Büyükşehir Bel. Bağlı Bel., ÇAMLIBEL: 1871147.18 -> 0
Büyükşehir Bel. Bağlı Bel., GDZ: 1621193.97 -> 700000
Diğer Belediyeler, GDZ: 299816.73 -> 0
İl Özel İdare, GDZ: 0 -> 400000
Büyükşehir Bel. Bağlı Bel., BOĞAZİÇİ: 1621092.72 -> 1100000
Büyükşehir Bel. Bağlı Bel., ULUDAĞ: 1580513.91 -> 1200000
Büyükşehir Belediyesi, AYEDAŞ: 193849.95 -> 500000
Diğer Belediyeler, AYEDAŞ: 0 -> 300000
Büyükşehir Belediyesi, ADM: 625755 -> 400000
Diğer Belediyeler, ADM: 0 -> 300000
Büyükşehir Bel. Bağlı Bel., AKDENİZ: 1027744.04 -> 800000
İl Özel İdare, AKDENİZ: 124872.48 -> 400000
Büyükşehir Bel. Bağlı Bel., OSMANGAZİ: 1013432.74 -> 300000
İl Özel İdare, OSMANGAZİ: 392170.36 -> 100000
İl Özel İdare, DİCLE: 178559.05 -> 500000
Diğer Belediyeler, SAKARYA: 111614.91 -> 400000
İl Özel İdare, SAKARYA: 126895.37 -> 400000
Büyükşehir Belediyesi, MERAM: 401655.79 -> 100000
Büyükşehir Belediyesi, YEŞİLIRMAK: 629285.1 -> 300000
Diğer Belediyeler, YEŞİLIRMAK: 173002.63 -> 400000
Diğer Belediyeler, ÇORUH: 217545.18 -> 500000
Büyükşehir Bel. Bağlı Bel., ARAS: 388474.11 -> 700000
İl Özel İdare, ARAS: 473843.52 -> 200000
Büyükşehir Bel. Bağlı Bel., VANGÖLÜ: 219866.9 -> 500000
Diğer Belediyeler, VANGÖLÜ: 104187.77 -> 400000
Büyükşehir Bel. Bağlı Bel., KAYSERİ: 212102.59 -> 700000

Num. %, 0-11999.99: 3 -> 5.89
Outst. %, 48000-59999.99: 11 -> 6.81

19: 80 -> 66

====

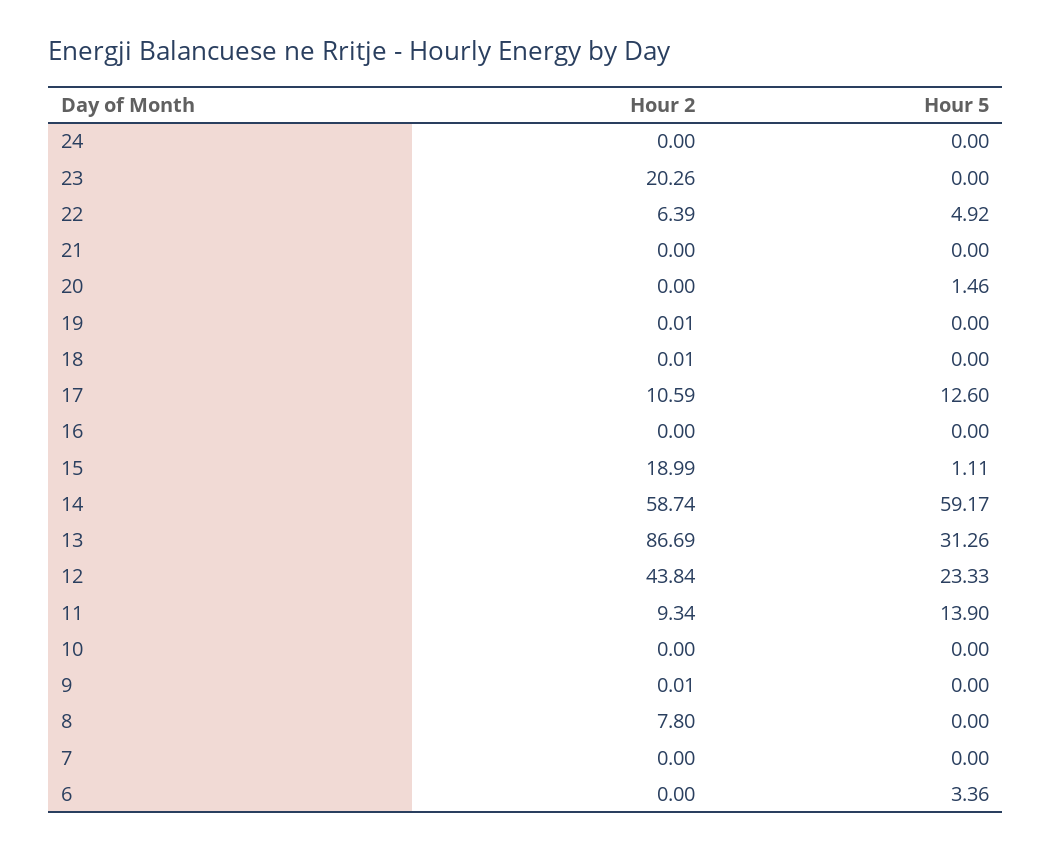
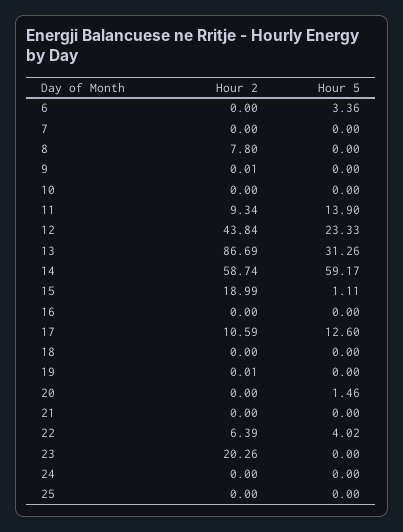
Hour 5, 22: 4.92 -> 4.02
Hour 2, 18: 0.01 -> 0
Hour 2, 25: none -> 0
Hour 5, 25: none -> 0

====

### Directions for this task:
Only the lines containing "Diğer" are needed; copy each of them from the data.

### Exercise answer:
Diğer Belediyeler, GDZ: 299816.73 -> 0
Diğer Belediyeler, AYEDAŞ: 0 -> 300000
Diğer Belediyeler, ADM: 0 -> 300000
Diğer Belediyeler, SAKARYA: 111614.91 -> 400000
Diğer Belediyeler, YEŞİLIRMAK: 173002.63 -> 400000
Diğer Belediyeler, ÇORUH: 217545.18 -> 500000
Diğer Belediyeler, VANGÖLÜ: 104187.77 -> 400000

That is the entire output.